Data provided:
######

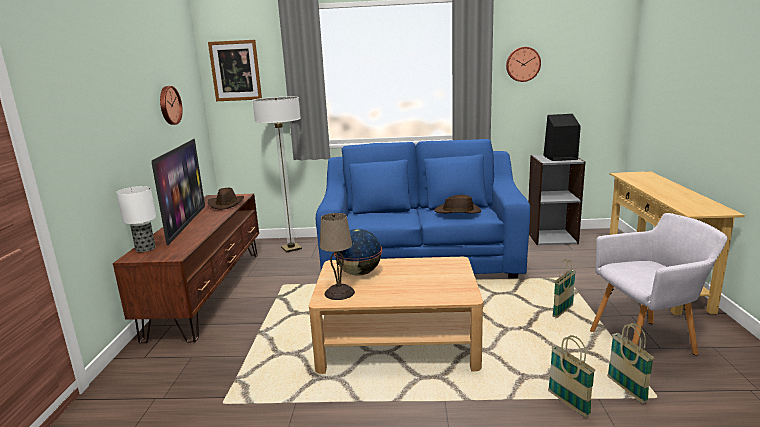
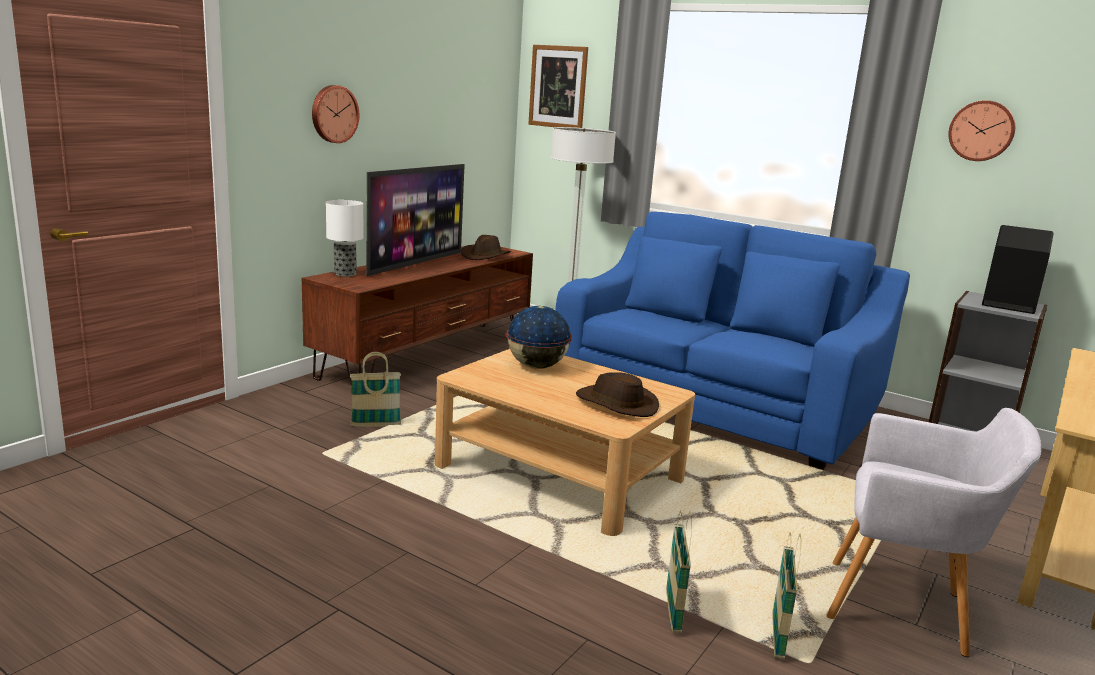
camera: 30 degrees right, 0 degrees up
wall clock [160,86,183,125] -> wall clock moved to [312,85,359,143]
beige table lamp [320,213,355,300] -> none
brown hat [434,195,481,214] -> brown hat moved to [576,372,659,417]
basket [552,259,576,318] -> basket moved to [350,352,401,427]

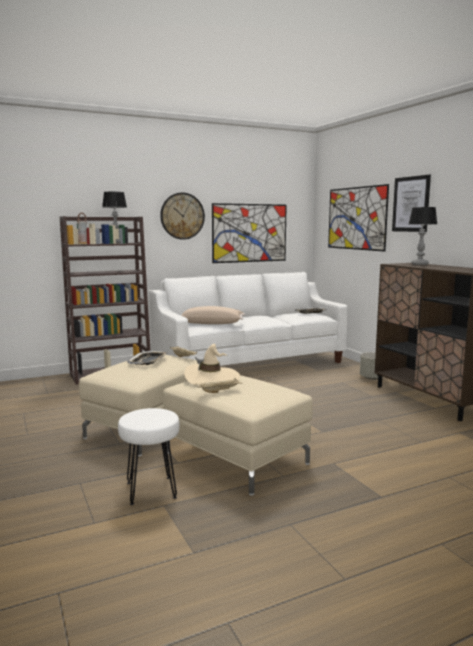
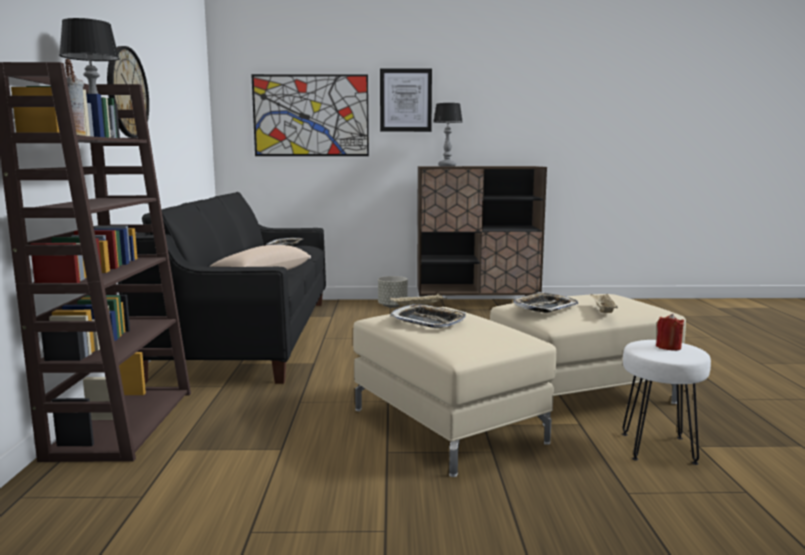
camera: 65 degrees left, 0 degrees up
white sofa [149,272,348,366] -> black sofa [118,192,326,384]
beige hat [184,344,240,385] -> tray [513,292,578,313]
picture [212,203,287,263] -> none
none -> red candle [656,314,684,351]

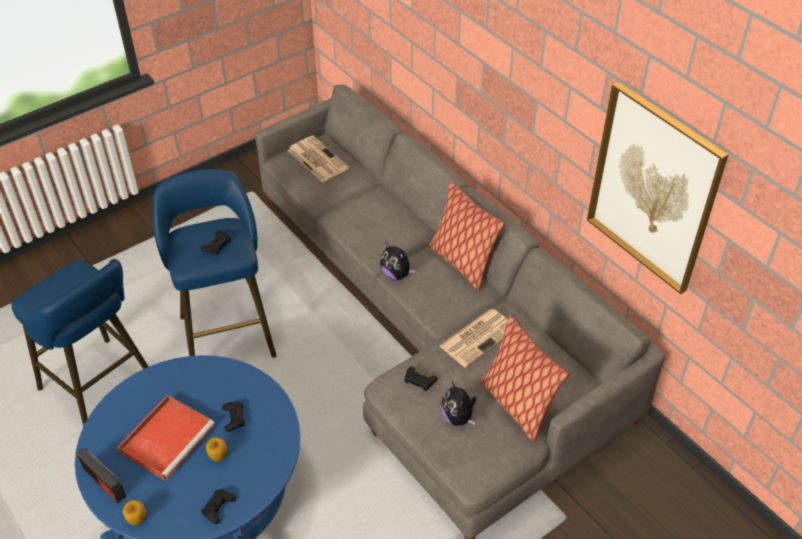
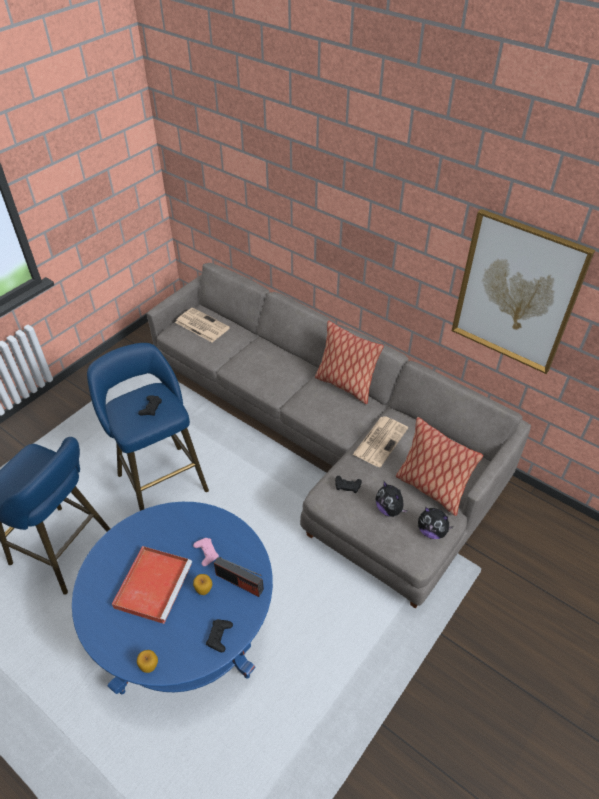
camera: 15 degrees left, 0 degrees up
radio [76,448,126,504] -> radio moved to [214,557,264,597]
black game controller [222,401,245,432] -> pink game controller [193,538,219,566]
plush toy [380,242,415,280] -> plush toy moved to [418,507,454,539]

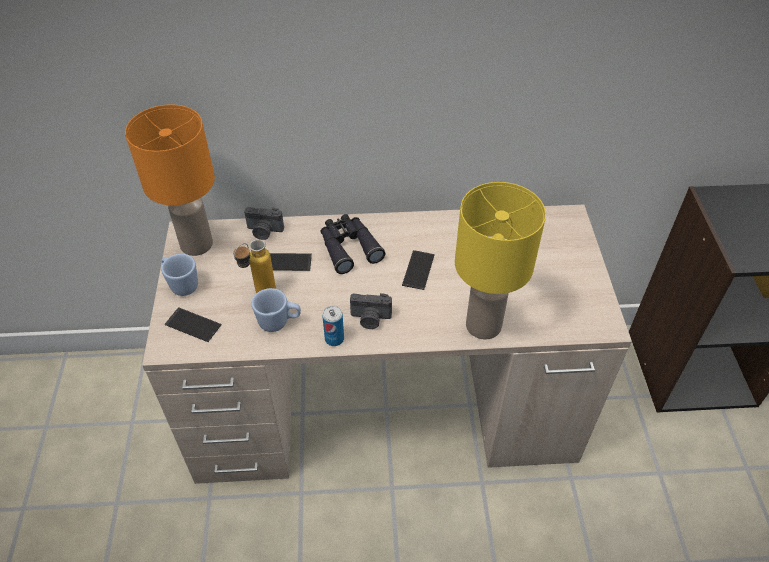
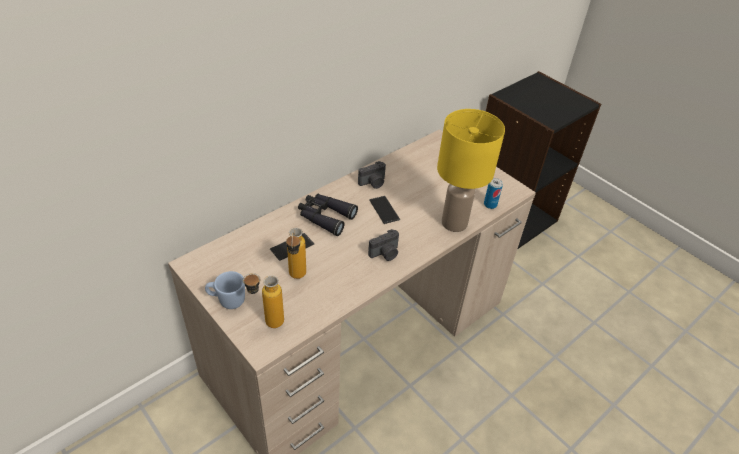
camera: 40 degrees left, 5 degrees down
orange table lamp [125,104,215,256] -> none
phone [164,307,222,342] -> bottle [243,273,284,328]
camera [244,207,284,240] -> camera moved to [358,161,386,189]
blue mug [252,288,301,332] -> none
can [322,306,344,346] -> can moved to [484,178,503,209]

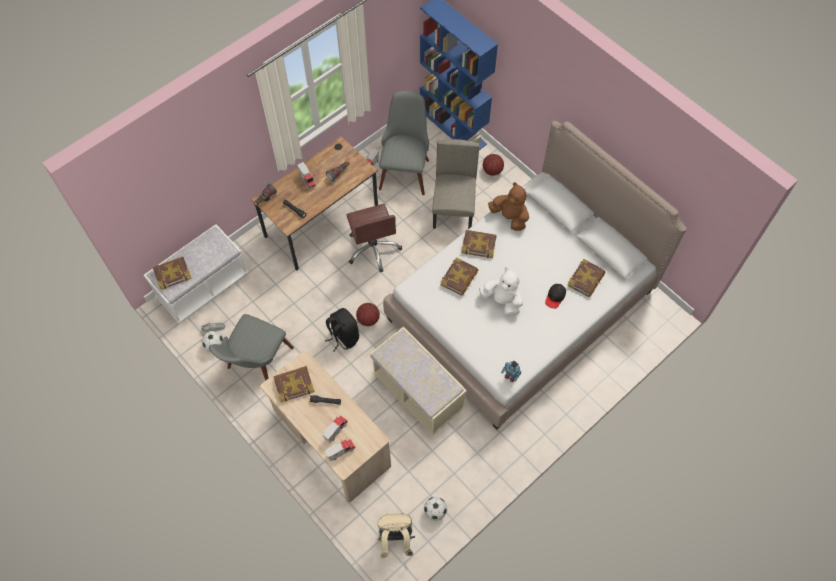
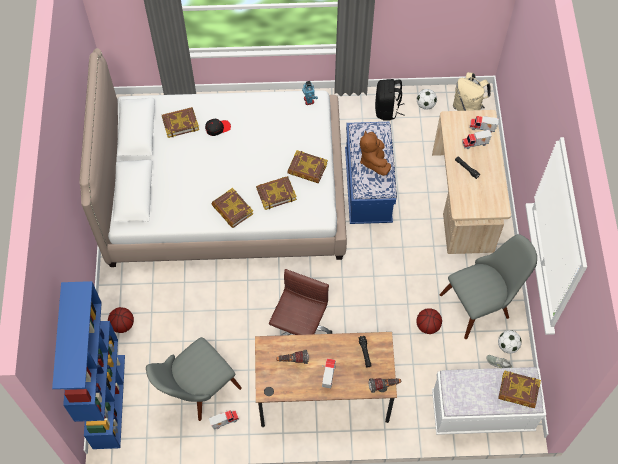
camera: 140 degrees left, 0 degrees up
book [273,366,315,402] -> book moved to [287,150,328,183]
black backpack [325,308,359,351] -> black backpack moved to [375,79,404,121]
basketball [356,303,380,326] -> basketball moved to [416,308,442,334]
beige bench [370,326,467,436] -> blue bench [345,122,397,224]
beige chair [432,139,480,229] -> none
white plush toy [479,267,523,316] -> none
brown plush toy [488,182,529,231] -> brown plush toy moved to [360,131,391,176]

######

Requirement:
Everything from the line holding "basket [552,259,576,318] ->" to the close of the records should be written out exactly, both ends included, with pictures omitted.

Answer box:
basket [552,259,576,318] -> basket moved to [350,352,401,427]

camera: 65 degrees left, 0 degrees up
white sofa [149,272,348,366] -> black sofa [118,192,326,384]
beige hat [184,344,240,385] -> tray [513,292,578,313]
picture [212,203,287,263] -> none
none -> red candle [656,314,684,351]

camera: 15 degrees left, 0 degrees up
radio [76,448,126,504] -> radio moved to [214,557,264,597]
black game controller [222,401,245,432] -> pink game controller [193,538,219,566]
plush toy [380,242,415,280] -> plush toy moved to [418,507,454,539]

camera: 40 degrees left, 5 degrees down
orange table lamp [125,104,215,256] -> none
phone [164,307,222,342] -> bottle [243,273,284,328]
camera [244,207,284,240] -> camera moved to [358,161,386,189]
blue mug [252,288,301,332] -> none
can [322,306,344,346] -> can moved to [484,178,503,209]

camera: 140 degrees left, 0 degrees up
book [273,366,315,402] -> book moved to [287,150,328,183]
black backpack [325,308,359,351] -> black backpack moved to [375,79,404,121]
basketball [356,303,380,326] -> basketball moved to [416,308,442,334]
beige bench [370,326,467,436] -> blue bench [345,122,397,224]
beige chair [432,139,480,229] -> none
white plush toy [479,267,523,316] -> none
brown plush toy [488,182,529,231] -> brown plush toy moved to [360,131,391,176]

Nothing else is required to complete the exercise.